All measures in the National Transgender Discrimination Survey were created for the general survey. Lack of validated measures could have resulted in misclassification of information. Yet, despite this possible limitation, the dataset is one of the largest study of discrimination among transgender persons and the comprehensive nature of the data available is unique. Although it is not clear from the data who discriminated against the participants, the above results show a need for all engaged in health-care settings to be aware of discrimination of persons identified as transgender. Such an awareness can encourage health-care providers and others who interact with transgender persons in health-care settings to critically examine attitudes and practices that might create barriers to the delivery of quality health care for transgender persons. The recognition of judgmental attitudes and routines that may be perceived as excluding certain groups is a necessary step toward the creation of a welcoming and gender-affirming environment. Thus, the current results can potentially influence cultural competence trainings and contextualize transgender care. They can also influence policies that create safe and fair opportunities for transgender to access and receive health care.

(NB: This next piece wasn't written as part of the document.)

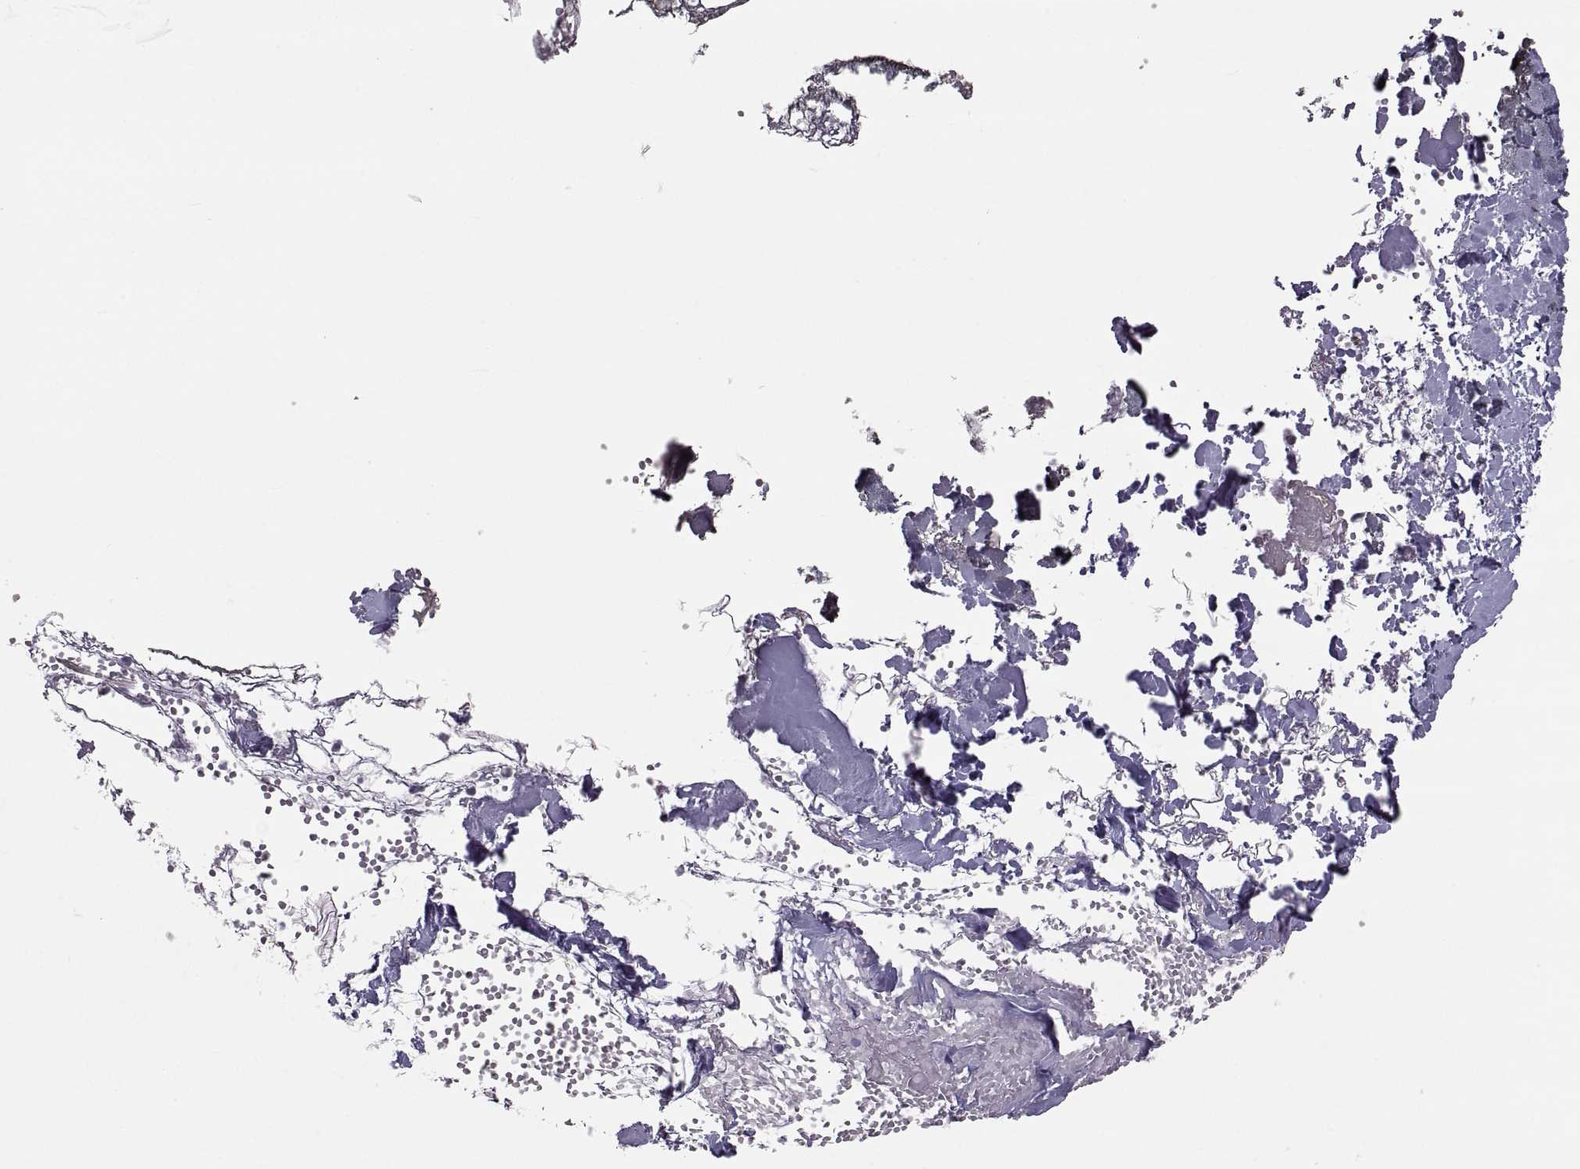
{"staining": {"intensity": "negative", "quantity": "none", "location": "none"}, "tissue": "skin", "cell_type": "Fibroblasts", "image_type": "normal", "snomed": [{"axis": "morphology", "description": "Normal tissue, NOS"}, {"axis": "topography", "description": "Skin"}], "caption": "The immunohistochemistry image has no significant expression in fibroblasts of skin.", "gene": "IGSF1", "patient": {"sex": "female", "age": 34}}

Moving forward, it is vital that discrimination of transgender in health-care settings is addressed. Mansh, Garcia, and Lunn (2015) suggested that more sexual and gender minority health professionals act as peer-educators and lead the way for equality by fostering diversity and inclusion in medicine. More medical programs and practices could develop recruitment practices that promote competent physicians from among sexual and gender minority health professionals. The need for a modified medical education curricula that raises awareness of transgender discrimination should be addressed (Fallin-Bennett, 2015). Ideally, such awareness should be incorporated early in the medical educational curriculum and could be part of standard clinical training in developing and maintaining a therapeutic patient–physician relationship. In addition, professional development for medical and mental health professionals in health-care settings should also include information on transgender discrimination and ways to combat it and also opportunities for training. A recent study of psychiatrist’s attitudes toward transgender indicated a shift is taking place away from negative attitudes and intolerance of transgender (Ali, Fleisher, & Erickson, 2016). There is hope for eliminating discrimination of transgender in health-care settings.

Conclusion

Discrimination in health-care settings is pervasive for transgender who are recognized as transgender. Public health efforts to improve access to indiscriminate health care for transgender individuals may benefit from consideration of demographic, experiential, and medical risk factors to more fully understand the source of the seemingly excess risk of discrimination among persons recognized by others as being transgender. Furthermore, to the extent that demographics, experiential factors and medical factors affect discrimination of transgender when accessing health care, interventions to prevent discrimination in health-care settings need to be implemented. This could be through simple awareness campaigns or training to increase gender-affirming care in health-care professionals.

Qualitative research that allows for the experience of transgender in relation to discrimination is valuable. Policy makers need quantitative and qualitative data from multiple sources in order to create public policies that would best meet the needs of transgender individuals.

The effect of discrimination in health-care settings for transgender has not been fully explored in current research. In spite of these knowledge gaps, there is value in sensitizing and training health professionals about discrimination and how to address this in health-care settings.